• _Job item_: Copy each of the entries below word for word, leaving out the pictures.

(Chart comprehension data)
_ _ _ _ _
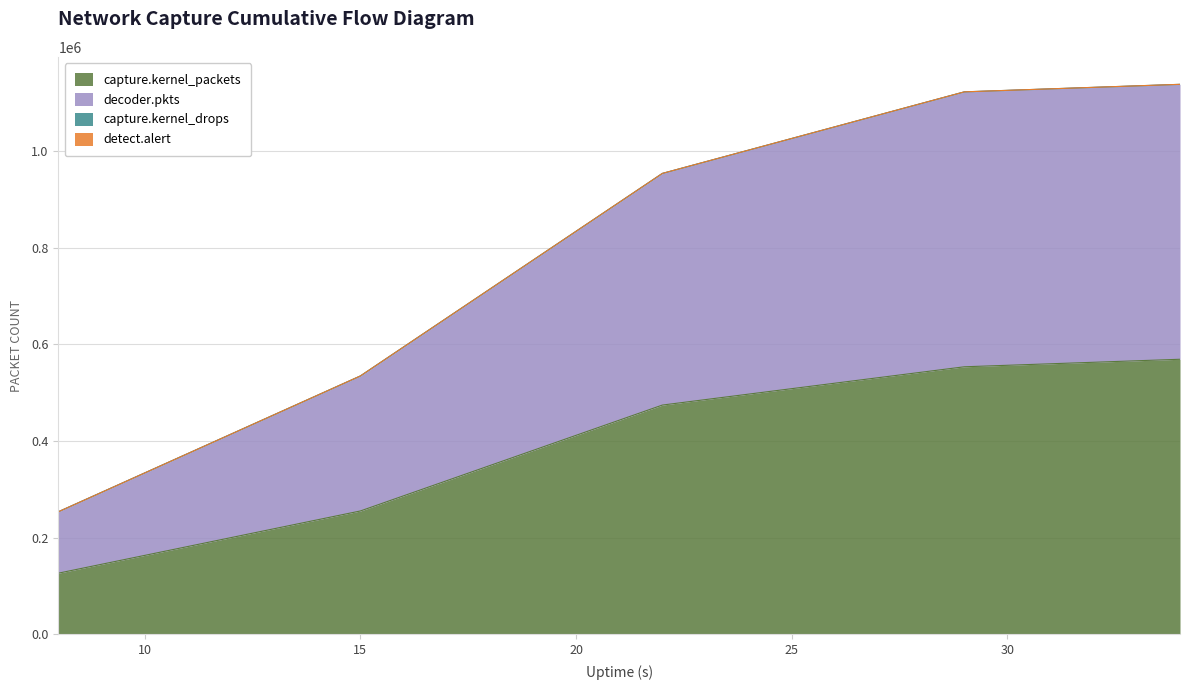

What is the highest value of the capture.kernel_packets series?

568808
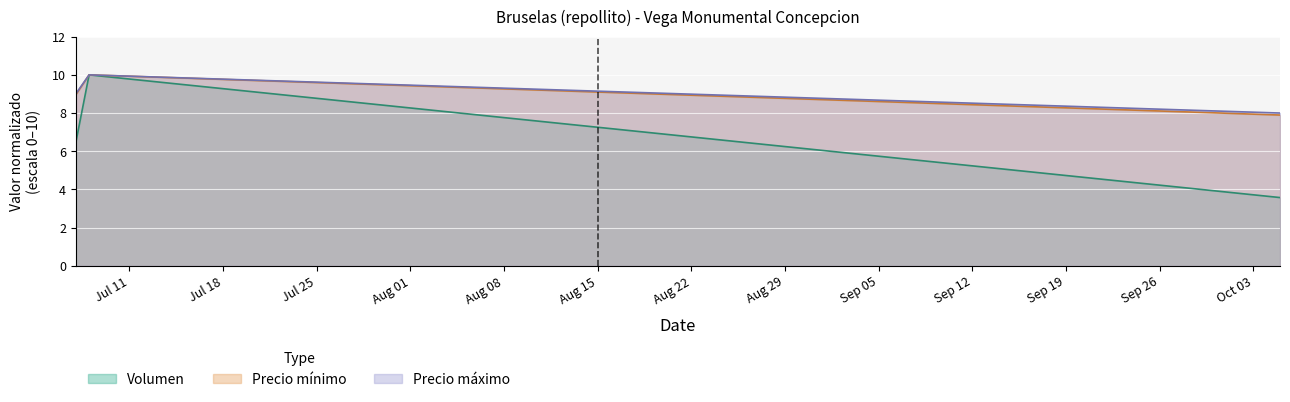

What are all the series names shown in the legend?

Volumen (line), Precio mínimo (line), Precio máximo (line)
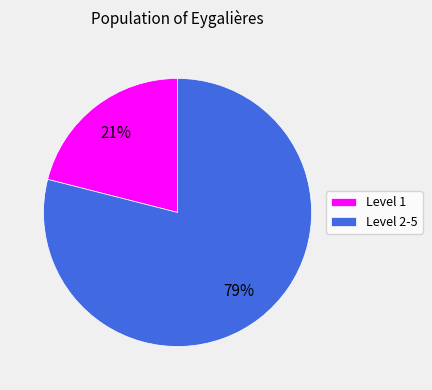

How many slices are in this pie chart?

2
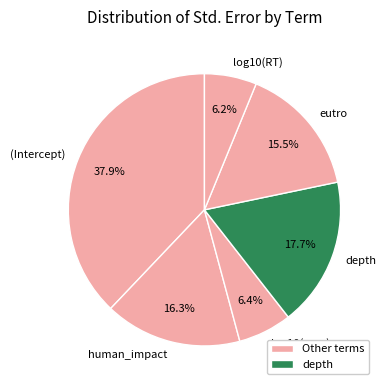

Combined, what portion of the pie is log10(area) and human_impact?

22.7%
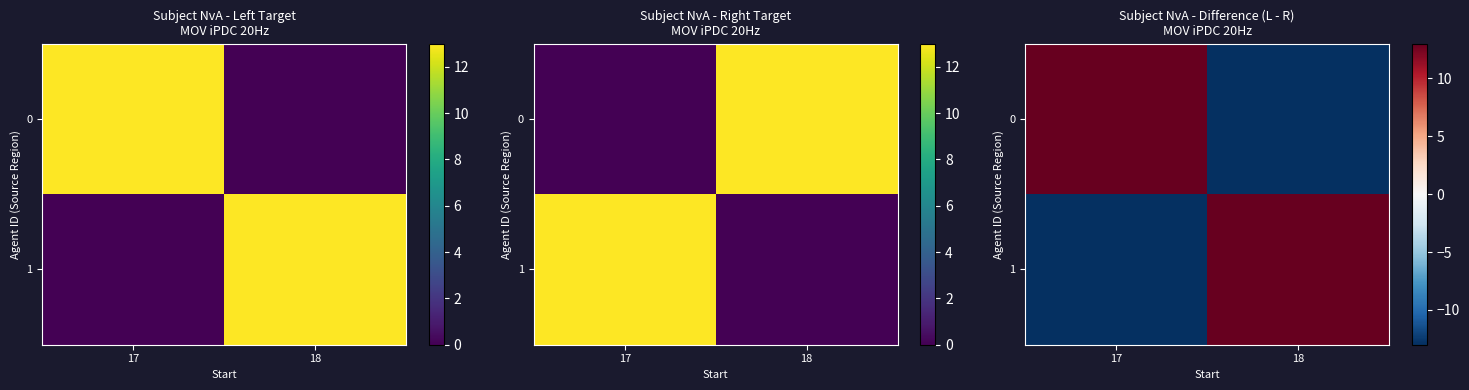

How many values in the 1 series are below 13?

1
_ _ _ _ _
• _Reply_:
What is the highest value of the capture.kernel_packets series?

568808

What are all the series names shown in the legend?

Volumen (line), Precio mínimo (line), Precio máximo (line)

How many slices are in this pie chart?

2

Combined, what portion of the pie is log10(area) and human_impact?

22.7%

How many values in the 1 series are below 13?

1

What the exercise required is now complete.